# YOUR INSTRUCTIONS
Copy every one of the items below line by line, character for character, without changing anything.

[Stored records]

####

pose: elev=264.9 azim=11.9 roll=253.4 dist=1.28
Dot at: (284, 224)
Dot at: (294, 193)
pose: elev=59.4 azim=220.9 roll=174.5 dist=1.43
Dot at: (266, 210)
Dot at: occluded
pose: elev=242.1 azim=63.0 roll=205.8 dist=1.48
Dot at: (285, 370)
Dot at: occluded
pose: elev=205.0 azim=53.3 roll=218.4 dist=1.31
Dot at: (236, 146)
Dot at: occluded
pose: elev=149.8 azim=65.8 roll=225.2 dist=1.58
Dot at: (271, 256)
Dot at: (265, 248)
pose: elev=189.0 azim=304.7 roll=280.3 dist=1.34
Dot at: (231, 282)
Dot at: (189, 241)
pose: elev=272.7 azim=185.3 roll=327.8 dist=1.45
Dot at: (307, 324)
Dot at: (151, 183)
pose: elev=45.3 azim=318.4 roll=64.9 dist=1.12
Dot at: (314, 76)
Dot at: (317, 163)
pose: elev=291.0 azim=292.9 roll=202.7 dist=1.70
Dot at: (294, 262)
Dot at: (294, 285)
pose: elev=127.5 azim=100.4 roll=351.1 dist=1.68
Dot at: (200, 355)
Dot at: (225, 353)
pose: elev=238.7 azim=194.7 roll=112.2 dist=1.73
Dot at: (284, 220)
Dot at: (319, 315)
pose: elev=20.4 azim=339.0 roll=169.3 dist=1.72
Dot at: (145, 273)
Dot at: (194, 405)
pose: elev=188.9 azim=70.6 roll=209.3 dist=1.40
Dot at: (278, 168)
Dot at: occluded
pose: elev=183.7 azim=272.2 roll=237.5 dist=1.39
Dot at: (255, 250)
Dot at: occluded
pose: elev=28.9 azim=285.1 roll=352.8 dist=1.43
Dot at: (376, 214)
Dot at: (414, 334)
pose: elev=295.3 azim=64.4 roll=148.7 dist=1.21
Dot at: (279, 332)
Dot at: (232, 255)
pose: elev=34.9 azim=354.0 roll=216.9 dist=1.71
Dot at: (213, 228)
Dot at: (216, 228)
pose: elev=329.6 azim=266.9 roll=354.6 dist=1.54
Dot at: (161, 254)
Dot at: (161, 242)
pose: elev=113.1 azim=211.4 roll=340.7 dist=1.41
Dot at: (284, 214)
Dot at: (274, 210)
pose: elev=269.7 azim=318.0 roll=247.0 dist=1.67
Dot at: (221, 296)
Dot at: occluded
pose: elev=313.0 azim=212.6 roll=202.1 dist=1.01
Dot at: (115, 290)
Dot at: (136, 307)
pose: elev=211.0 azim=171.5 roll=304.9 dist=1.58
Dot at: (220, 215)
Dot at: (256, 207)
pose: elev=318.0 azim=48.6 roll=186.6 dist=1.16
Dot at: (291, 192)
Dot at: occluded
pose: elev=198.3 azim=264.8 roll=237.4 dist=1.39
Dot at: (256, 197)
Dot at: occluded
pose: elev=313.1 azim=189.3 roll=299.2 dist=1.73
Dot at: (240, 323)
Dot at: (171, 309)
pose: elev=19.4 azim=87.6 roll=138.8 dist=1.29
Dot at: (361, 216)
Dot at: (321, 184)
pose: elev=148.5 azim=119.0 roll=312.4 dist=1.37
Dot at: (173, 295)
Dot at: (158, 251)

####

# TASK SOLUTION
pose: elev=264.9 azim=11.9 roll=253.4 dist=1.28
Dot at: (284, 224)
Dot at: (294, 193)
pose: elev=59.4 azim=220.9 roll=174.5 dist=1.43
Dot at: (266, 210)
Dot at: occluded
pose: elev=242.1 azim=63.0 roll=205.8 dist=1.48
Dot at: (285, 370)
Dot at: occluded
pose: elev=205.0 azim=53.3 roll=218.4 dist=1.31
Dot at: (236, 146)
Dot at: occluded
pose: elev=149.8 azim=65.8 roll=225.2 dist=1.58
Dot at: (271, 256)
Dot at: (265, 248)
pose: elev=189.0 azim=304.7 roll=280.3 dist=1.34
Dot at: (231, 282)
Dot at: (189, 241)
pose: elev=272.7 azim=185.3 roll=327.8 dist=1.45
Dot at: (307, 324)
Dot at: (151, 183)
pose: elev=45.3 azim=318.4 roll=64.9 dist=1.12
Dot at: (314, 76)
Dot at: (317, 163)
pose: elev=291.0 azim=292.9 roll=202.7 dist=1.70
Dot at: (294, 262)
Dot at: (294, 285)
pose: elev=127.5 azim=100.4 roll=351.1 dist=1.68
Dot at: (200, 355)
Dot at: (225, 353)
pose: elev=238.7 azim=194.7 roll=112.2 dist=1.73
Dot at: (284, 220)
Dot at: (319, 315)
pose: elev=20.4 azim=339.0 roll=169.3 dist=1.72
Dot at: (145, 273)
Dot at: (194, 405)
pose: elev=188.9 azim=70.6 roll=209.3 dist=1.40
Dot at: (278, 168)
Dot at: occluded
pose: elev=183.7 azim=272.2 roll=237.5 dist=1.39
Dot at: (255, 250)
Dot at: occluded
pose: elev=28.9 azim=285.1 roll=352.8 dist=1.43
Dot at: (376, 214)
Dot at: (414, 334)
pose: elev=295.3 azim=64.4 roll=148.7 dist=1.21
Dot at: (279, 332)
Dot at: (232, 255)
pose: elev=34.9 azim=354.0 roll=216.9 dist=1.71
Dot at: (213, 228)
Dot at: (216, 228)
pose: elev=329.6 azim=266.9 roll=354.6 dist=1.54
Dot at: (161, 254)
Dot at: (161, 242)
pose: elev=113.1 azim=211.4 roll=340.7 dist=1.41
Dot at: (284, 214)
Dot at: (274, 210)
pose: elev=269.7 azim=318.0 roll=247.0 dist=1.67
Dot at: (221, 296)
Dot at: occluded
pose: elev=313.0 azim=212.6 roll=202.1 dist=1.01
Dot at: (115, 290)
Dot at: (136, 307)
pose: elev=211.0 azim=171.5 roll=304.9 dist=1.58
Dot at: (220, 215)
Dot at: (256, 207)
pose: elev=318.0 azim=48.6 roll=186.6 dist=1.16
Dot at: (291, 192)
Dot at: occluded
pose: elev=198.3 azim=264.8 roll=237.4 dist=1.39
Dot at: (256, 197)
Dot at: occluded
pose: elev=313.1 azim=189.3 roll=299.2 dist=1.73
Dot at: (240, 323)
Dot at: (171, 309)
pose: elev=19.4 azim=87.6 roll=138.8 dist=1.29
Dot at: (361, 216)
Dot at: (321, 184)
pose: elev=148.5 azim=119.0 roll=312.4 dist=1.37
Dot at: (173, 295)
Dot at: (158, 251)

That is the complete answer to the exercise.